Studying that hierarchy you should notice 3 things:
- To complement Structure1D there are interfaces Structure2D and StructureAnyD, both of which extend Structure1D. Extending each of those three Structure- interfaces you'll find the Access1D, Access2D and AccessAnyD interfaces. Access2D extends Structure2D AND Access1D, similarly AccessAnyD extends StructureAnyD AND Access1D. This pattern is one of the core design decisions of ojAlgo. Anything "2D" or "AnyD" is also/simultaneously "1D" – there's always a 1D variant of the API. How the 1D and 2D/AnyD API variants correlate is strictly specified, and the AccessUtils class contain methods to help with the translations.
- A large portion of the classes/interfaces in ojAlgo use generic type parameters to specify what they contain/handle, and practicly always the generic type declaration is:
<N extends Number>
ojAlgo is all about numbers and maths. - The Access1D, Access2D and AccessAnyD interfaces declare methods to get/extract/access one specific elements of a data structure. They each have a get(...) method returning a generic "N" (a Number subclass) as well as a doubleValue(...) method returning primitive double. Whatever Number subclass you're working with you always have direct access to primitive double representations. That can be very handy; particularly when the internal data type actually is primitive double, and that's by far the most commonly used type for maths. This parallel type pattern is another of ojAlgo's core design decisions. To see another example of this, find the org.ojalgo.function.BasicFunction interface and open another type hierarchy. Notice that each of the BasicFunction subtypes have 2 invoke-methods – 1 using primitive double and 1 using a generic "N".
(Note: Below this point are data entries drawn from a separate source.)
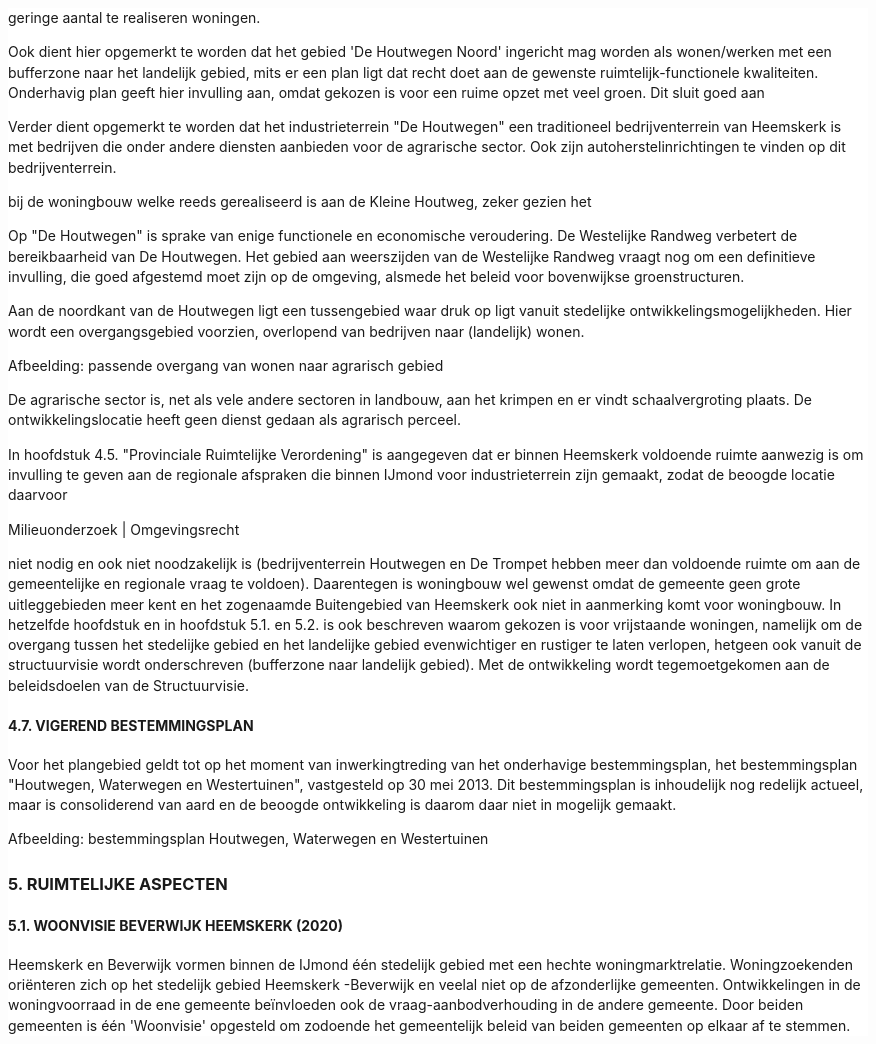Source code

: geringe aantal te realiseren woningen.

Ook dient hier opgemerkt te worden dat het gebied 'De Houtwegen Noord' ingericht mag worden als wonen/werken met een bufferzone naar het landelijk gebied, mits er een plan ligt dat recht doet aan de gewenste ruimtelijk-functionele kwaliteiten. Onderhavig plan geeft hier invulling aan, omdat gekozen is voor een ruime opzet met veel groen. Dit sluit goed aan

Verder dient opgemerkt te worden dat het industrieterrein "De Houtwegen" een traditioneel bedrijventerrein van Heemskerk is met bedrijven die onder andere diensten aanbieden voor de agrarische sector. Ook zijn autoherstelinrichtingen te vinden op dit bedrijventerrein.

bij de woningbouw welke reeds gerealiseerd is aan de Kleine Houtweg, zeker gezien het

Op "De Houtwegen" is sprake van enige functionele en economische veroudering. De Westelijke Randweg verbetert de bereikbaarheid van De Houtwegen. Het gebied aan weerszijden van de Westelijke Randweg vraagt nog om een definitieve invulling, die goed afgestemd moet zijn op de omgeving, alsmede het beleid voor bovenwijkse groenstructuren.

Aan de noordkant van de Houtwegen ligt een tussengebied waar druk op ligt vanuit stedelijke ontwikkelingsmogelijkheden. Hier wordt een overgangsgebied voorzien, overlopend van bedrijven naar (landelijk) wonen.

Afbeelding: passende overgang van wonen naar agrarisch gebied

De agrarische sector is, net als vele andere sectoren in landbouw, aan het krimpen en er vindt schaalvergroting plaats. De ontwikkelingslocatie heeft geen dienst gedaan als agrarisch perceel.

In hoofdstuk 4.5. "Provinciale Ruimtelijke Verordening" is aangegeven dat er binnen Heemskerk voldoende ruimte aanwezig is om invulling te geven aan de regionale afspraken die binnen IJmond voor industrieterrein zijn gemaakt, zodat de beoogde locatie daarvoor

Milieuonderzoek | Omgevingsrecht

niet nodig en ook niet noodzakelijk is (bedrijventerrein Houtwegen en De Trompet hebben meer dan voldoende ruimte om aan de gemeentelijke en regionale vraag te voldoen). Daarentegen is woningbouw wel gewenst omdat de gemeente geen grote uitleggebieden meer kent en het zogenaamde Buitengebied van Heemskerk ook niet in aanmerking komt voor woningbouw. In hetzelfde hoofdstuk en in hoofdstuk 5.1. en 5.2. is ook beschreven waarom gekozen is voor vrijstaande woningen, namelijk om de overgang tussen het stedelijke gebied en het landelijke gebied evenwichtiger en rustiger te laten verlopen, hetgeen ook vanuit de structuurvisie wordt onderschreven (bufferzone naar landelijk gebied). Met de ontwikkeling wordt tegemoetgekomen aan de beleidsdoelen van de Structuurvisie.

#### 4.7. VIGEREND BESTEMMINGSPLAN

Voor het plangebied geldt tot op het moment van inwerkingtreding van het onderhavige bestemmingsplan, het bestemmingsplan "Houtwegen, Waterwegen en Westertuinen", vastgesteld op 30 mei 2013. Dit bestemmingsplan is inhoudelijk nog redelijk actueel, maar is consoliderend van aard en de beoogde ontwikkeling is daarom daar niet in mogelijk gemaakt.

Afbeelding: bestemmingsplan Houtwegen, Waterwegen en Westertuinen

### 5. RUIMTELIJKE ASPECTEN

#### 5.1. WOONVISIE BEVERWIJK HEEMSKERK (2020)

Heemskerk en Beverwijk vormen binnen de IJmond één stedelijk gebied met een hechte woningmarktrelatie. Woningzoekenden oriënteren zich op het stedelijk gebied Heemskerk -Beverwijk en veelal niet op de afzonderlijke gemeenten. Ontwikkelingen in de woningvoorraad in de ene gemeente beïnvloeden ook de vraag-aanbodverhouding in de andere gemeente. Door beiden gemeenten is één 'Woonvisie' opgesteld om zodoende het gemeentelijk beleid van beiden gemeenten op elkaar af te stemmen.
The ojAlgo data structures are not general purpose "collections". They're fixed size and structure, contain numbers only, and primitive double gets special treatment.
Assuming you need a general purpose array, vector or matrix implementation of some sort there are two main alternatives:
- Array1D, Array2D or ArrayAnyD from the org.ojalgo.array package
- Something from the org.ojalgo.matrix package or its sub packages
The classes in the org.ojalgo.array package have three clear advantage over the various matrix implementations:
- They can be any-dimensional (AnyD) - matrices are 2D.
- They support huge data structures. You really can make use of those long element indices.
- They support a larger set of Number subclasses (for instance rational numbers and quaternions).
The key thing not available in the org.ojalgo.array package is "Linear Algebra".